The patients asked how many Christmas trees are in the White House -- Mrs. Obama said 26, prompting Malia to make it clear to the other youngsters, "Unfortunately, you don't get presents under all of them."
Sasha brought up the "wishing tree" that stands near the East Wing entrance, describing one of the newest Obama White House Christmas traditions: "One of the trees is called the wishing tree, and it is made out of cardboard. And so you can write down a wish and you roll it up and then you can put it one of the holes and it might come true."
(Disclosure: When I was at the White House press party last week, I wrote down a wish, rolled it up and slipped it in one of the little round tubes on the tree.)
One youngster seemed to be having trouble getting a question together. Said Mrs. Obama, "Just make something up. Do you want to ask Bo a question? Bo, can you answer something?"
Near the end, the topic of Christmas songs came up: What were their favorites? Mrs. Obama said, "Malia and Sasha have been playing two that are just drilled into my head. 'Carol of the Bells' and 'Jingle Bells.' " Sasha fine-tuned her mom's answer: "Well, I don't play 'Jingle Bells' as much as Malia plays 'Carol of the Bells.' "
Back in 2008, five days after "Access Hollywood" had ballyhooed its few minutes with the family over several nights, candidate Obama gave several interviews in which he expressed regret about exposing his kids to the media. CBS reporter Russ Mitchell asked if the girls will be seen more, and he said no.
"We had a unique situation in Montana, where it was Malia's birthday, and all of us, I think, got caught up in the festivities. And so they had a chance to be their adorable selves on TV, but generally we've been very protective of them. And, you know, in retrospect, I think if you'd asked me, we probably wouldn't have done it then, and we wouldn't do it again," Obama said.

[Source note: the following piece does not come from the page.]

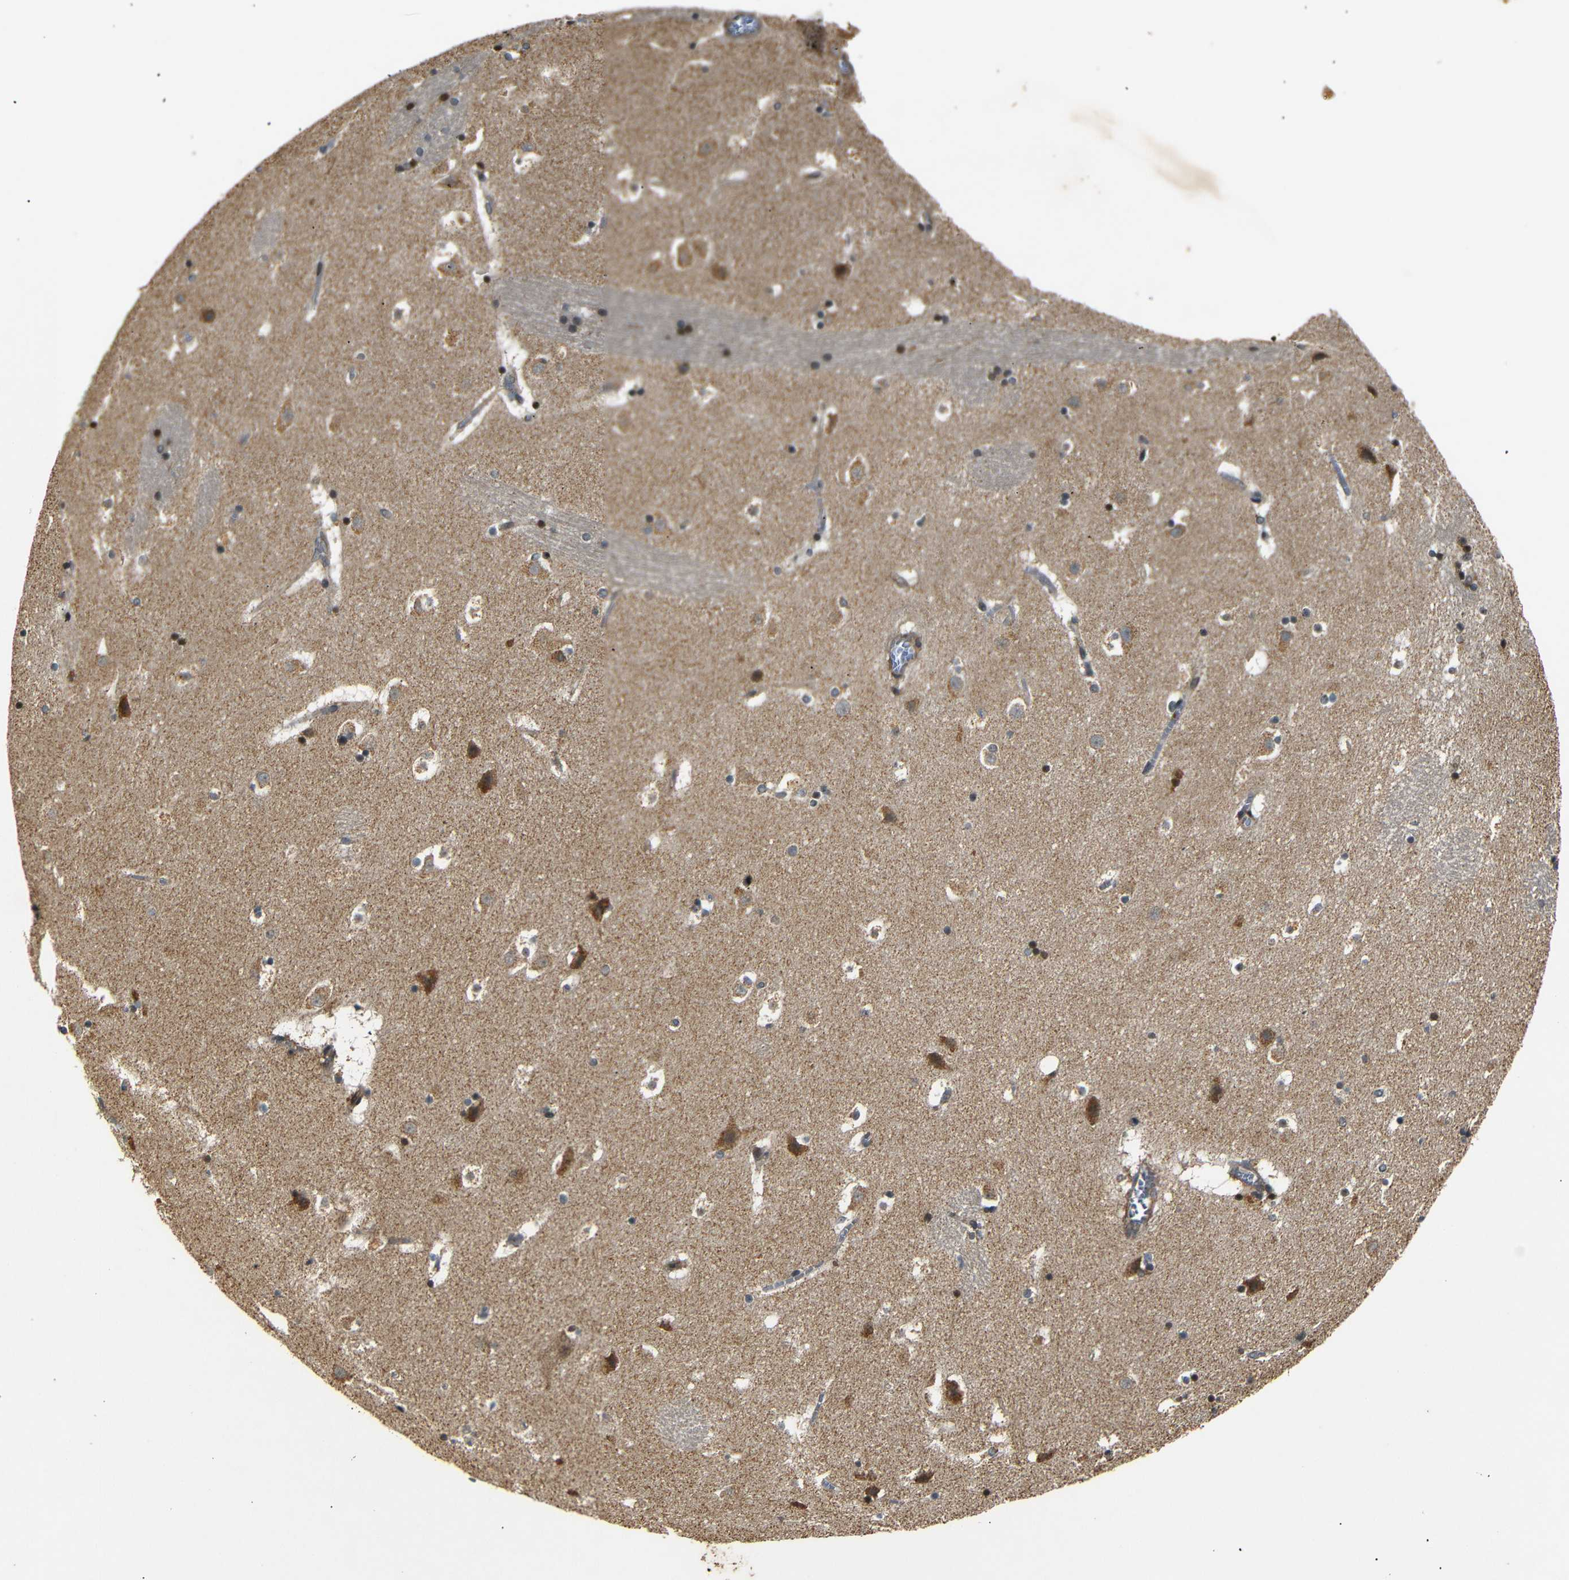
{"staining": {"intensity": "moderate", "quantity": "<25%", "location": "cytoplasmic/membranous"}, "tissue": "caudate", "cell_type": "Glial cells", "image_type": "normal", "snomed": [{"axis": "morphology", "description": "Normal tissue, NOS"}, {"axis": "topography", "description": "Lateral ventricle wall"}], "caption": "Human caudate stained for a protein (brown) reveals moderate cytoplasmic/membranous positive expression in about <25% of glial cells.", "gene": "TANK", "patient": {"sex": "male", "age": 45}}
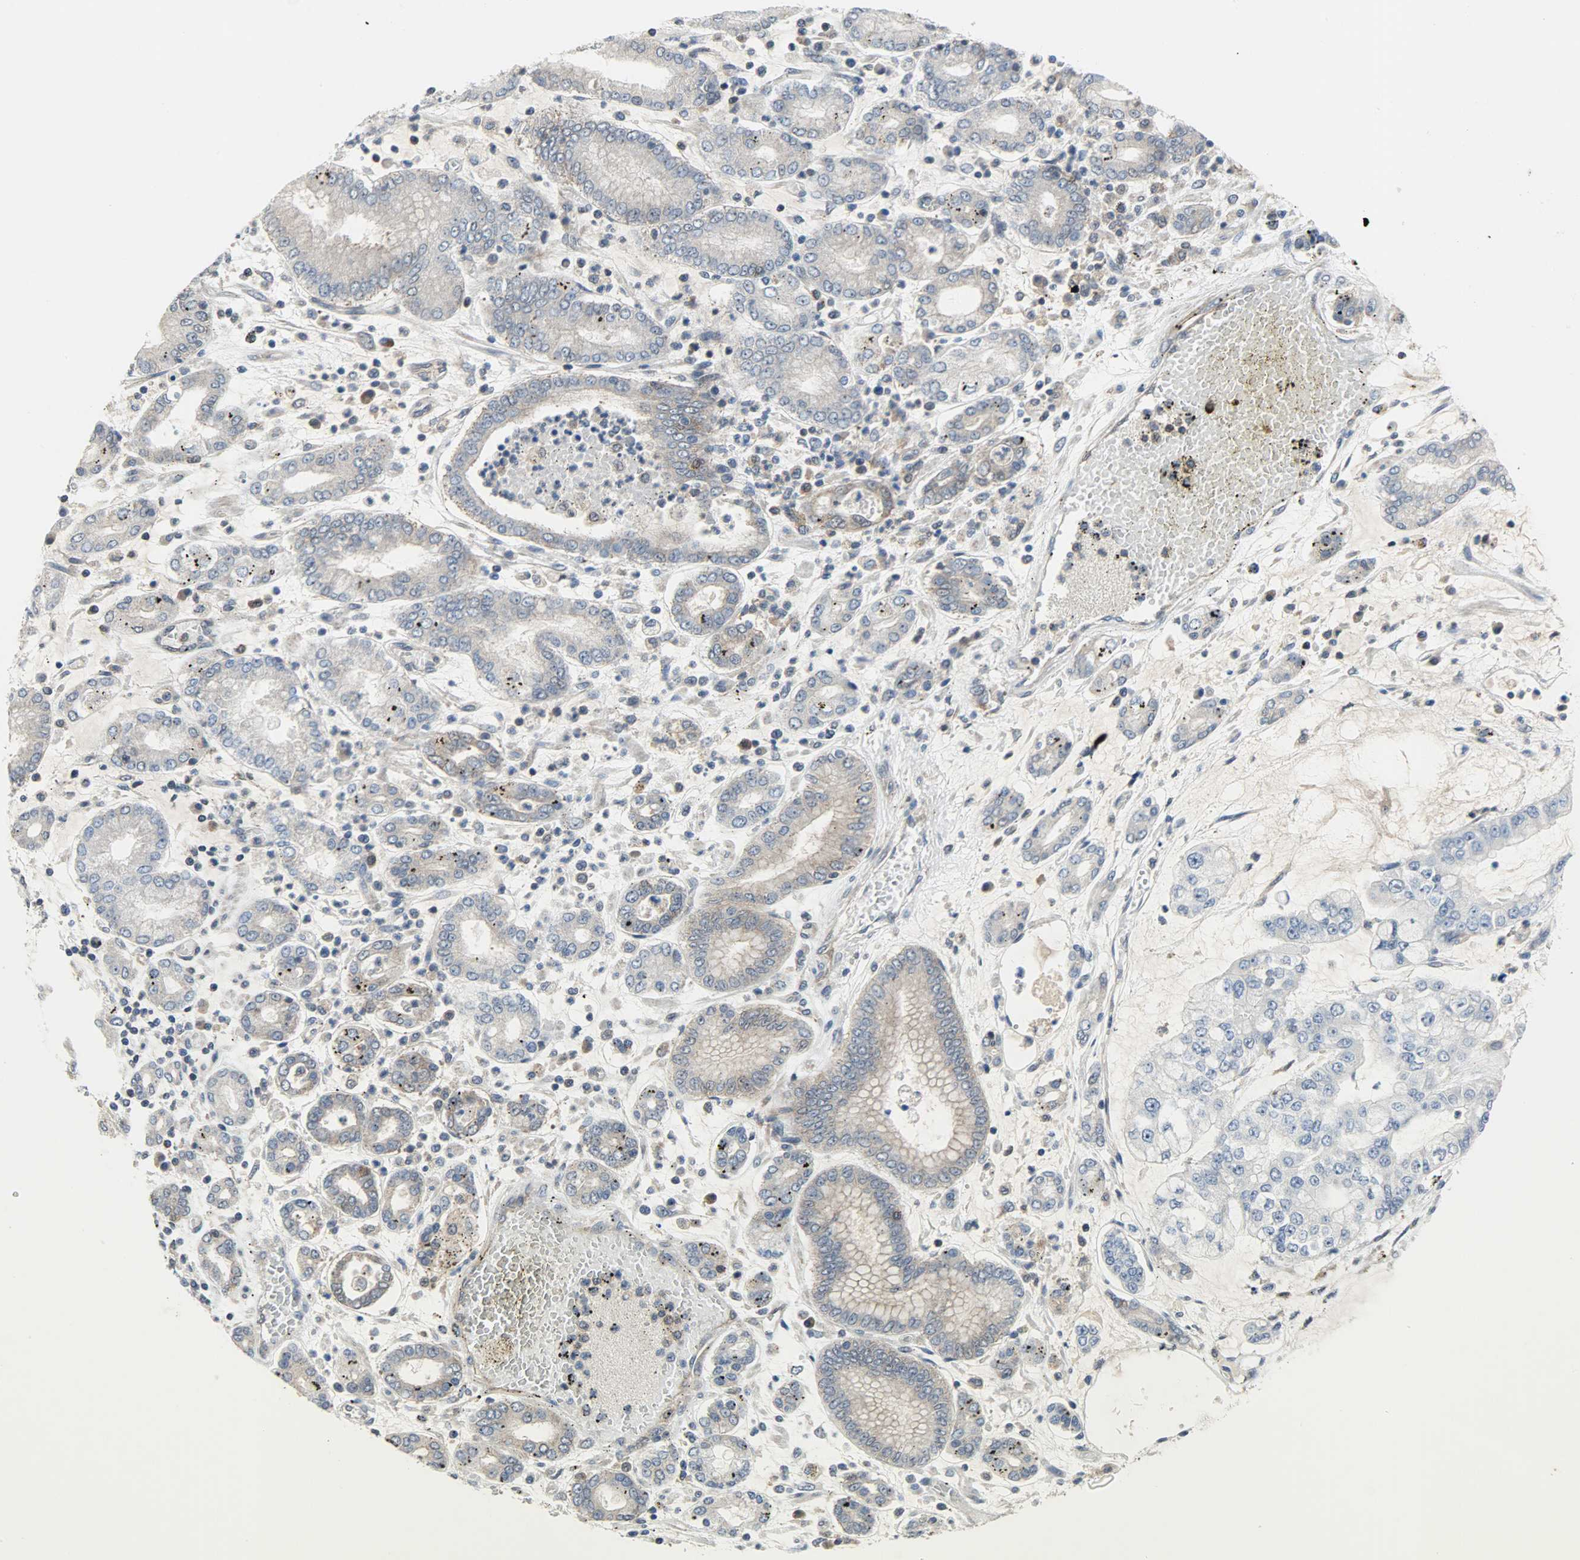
{"staining": {"intensity": "moderate", "quantity": ">75%", "location": "cytoplasmic/membranous"}, "tissue": "stomach cancer", "cell_type": "Tumor cells", "image_type": "cancer", "snomed": [{"axis": "morphology", "description": "Normal tissue, NOS"}, {"axis": "morphology", "description": "Adenocarcinoma, NOS"}, {"axis": "topography", "description": "Stomach, upper"}, {"axis": "topography", "description": "Stomach"}], "caption": "Protein expression analysis of stomach adenocarcinoma reveals moderate cytoplasmic/membranous staining in approximately >75% of tumor cells.", "gene": "TRIM21", "patient": {"sex": "male", "age": 76}}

But not doing it again does not mean never, forever. Parental edicts change. After the two-year campaign and 11 months in the White House, Mrs. Obama --and I am guessing -- probably realized her daughters have seen and heard enough to know, even at their young age, how to handle themselves. Letting them bring Bo and interact in public for a few minutes with the hospitalized kids -- with the press recording it all -- well, that's another milestone in the Obamas' first year in the White House -- and I bet a great treat for the patients.